Was and is the consumption of raw goats milk worth the risk?

  • Milk the world over has been consumed raw since animals have been domesticated.
    Only in the last 50 years or so have we become obsessed with germs and bacteria.
    Chances are, these kids will not develop renal failure. Loose stools for a few days, maybe fever, then back to normal.
    Of course, in the above scenario, you would have no cause to sue a small family business, which will very likely put them out of business.
    What a way to make a living!

  • Mark, you are kidding – a few days of loose stools? Both of these kids nearly died because they drank E. coli O157:H7-tainted goats milk. I hope that they do not loose their kidneys, but it is likely they will.

  • Mary

    Mark, did you even read the post? Both kids were in the hospital for over a month. They both suffered complete renal failure…that means the kidneys shut down and quit working. E.coli 0157:H7 is a is nasty bacteria and it is finding it’s way into raw milk.

  • Mary

    Mark, if you want to champion consumption of raw milk, that’s your business. Before commenting on what might happen to the children, it would be a good idea to actually read the article. It was very clear in Mr. Marler’s post above that the children involved did develop hemelytic uremic syndrome and had to go on dialysis or else die.
    I don’t understand, in light of the foodborne illnesses associated with consumption of unpasteurized milk, how there can continue to be a halo effect regarding the product.

  • Marymary

    For clarification: Mary on August 3rd is Mary. Mary on August 4th is Marymary.

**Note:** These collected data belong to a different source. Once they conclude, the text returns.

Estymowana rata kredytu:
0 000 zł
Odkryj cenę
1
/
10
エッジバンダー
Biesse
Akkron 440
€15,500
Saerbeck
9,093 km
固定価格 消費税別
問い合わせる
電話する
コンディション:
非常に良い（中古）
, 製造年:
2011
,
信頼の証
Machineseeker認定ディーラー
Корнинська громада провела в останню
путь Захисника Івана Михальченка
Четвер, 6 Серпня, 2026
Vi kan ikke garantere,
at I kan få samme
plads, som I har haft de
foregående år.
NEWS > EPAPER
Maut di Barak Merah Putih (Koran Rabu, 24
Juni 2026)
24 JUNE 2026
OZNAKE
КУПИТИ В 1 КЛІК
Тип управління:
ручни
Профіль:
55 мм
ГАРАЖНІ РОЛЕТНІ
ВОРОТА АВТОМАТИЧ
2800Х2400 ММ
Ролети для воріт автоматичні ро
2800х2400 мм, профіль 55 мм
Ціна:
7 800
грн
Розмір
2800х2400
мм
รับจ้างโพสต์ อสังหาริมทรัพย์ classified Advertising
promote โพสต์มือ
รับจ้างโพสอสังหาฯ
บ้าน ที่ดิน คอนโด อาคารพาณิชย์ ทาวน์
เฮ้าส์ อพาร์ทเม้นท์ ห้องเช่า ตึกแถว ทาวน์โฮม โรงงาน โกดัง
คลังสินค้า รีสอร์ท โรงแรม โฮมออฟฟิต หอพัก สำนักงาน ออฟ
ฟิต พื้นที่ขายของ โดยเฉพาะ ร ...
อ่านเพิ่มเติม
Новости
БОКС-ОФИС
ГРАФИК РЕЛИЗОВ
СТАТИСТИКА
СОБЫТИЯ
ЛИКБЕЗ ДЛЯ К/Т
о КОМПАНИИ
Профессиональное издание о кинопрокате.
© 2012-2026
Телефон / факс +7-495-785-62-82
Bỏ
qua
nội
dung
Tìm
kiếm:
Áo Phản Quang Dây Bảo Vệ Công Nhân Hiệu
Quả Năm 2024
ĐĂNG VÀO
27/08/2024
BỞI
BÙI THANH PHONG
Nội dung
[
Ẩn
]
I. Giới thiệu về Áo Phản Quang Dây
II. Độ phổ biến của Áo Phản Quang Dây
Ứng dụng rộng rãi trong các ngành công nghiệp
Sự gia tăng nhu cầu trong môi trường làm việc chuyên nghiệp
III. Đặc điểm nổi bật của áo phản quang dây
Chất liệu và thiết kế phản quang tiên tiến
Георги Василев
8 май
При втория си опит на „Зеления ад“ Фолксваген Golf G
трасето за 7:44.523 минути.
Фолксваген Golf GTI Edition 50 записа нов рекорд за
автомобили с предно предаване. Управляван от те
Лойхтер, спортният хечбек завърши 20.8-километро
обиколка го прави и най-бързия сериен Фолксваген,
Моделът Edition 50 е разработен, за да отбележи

  • Do you know if the farm had any safety measures in place like routine milk testing, etc? I don’t drink raw milk but I know people who do. One friend explained to me the testing the farm does each month… but I wasn’t sure if that was enough to keep problems from entering the milk in between test batches.
    Mainly I’m asking if raw milk could be safe if a proper cleanliness / testing protocol was followed or are there outside factors that could taint it at any time. (I probably would still be too nervous to drink it or feed it to my children but am very curious.)

  • Marymary

    In my less-than-perfectly-informed-opinion, monthly testing would not be enough to ensure safety of the product. Cows shed bacteria at differing rates. At least one very serious problem, Listeria monocytogenes, actually grows under refrigeration temperatures. If there is any listeria in the milk, it can grow, even with proper temperature control. E coli O157:H7 can make a person deathly ill with the consumption of a relatively small number of organisms. Furthermore, and this is something that is difficult for many people to understand, surfaces and premises and animals that appear to be clean to the naked eye could in fact be harboring all kinds of dangerous bacteria and viruses. So if you hear someone say, “My raw milk supplier keeps a clean barn, and clean equipment, and the cows are clean. I’ve seen his farm,” it doesn’t mean that the milk is safe to consume.

  • Raw milk is probably safe if the proper tests were made. Unfortunately this puts a damper on small business because you would hope bigger practices have all the proper safety measures in place.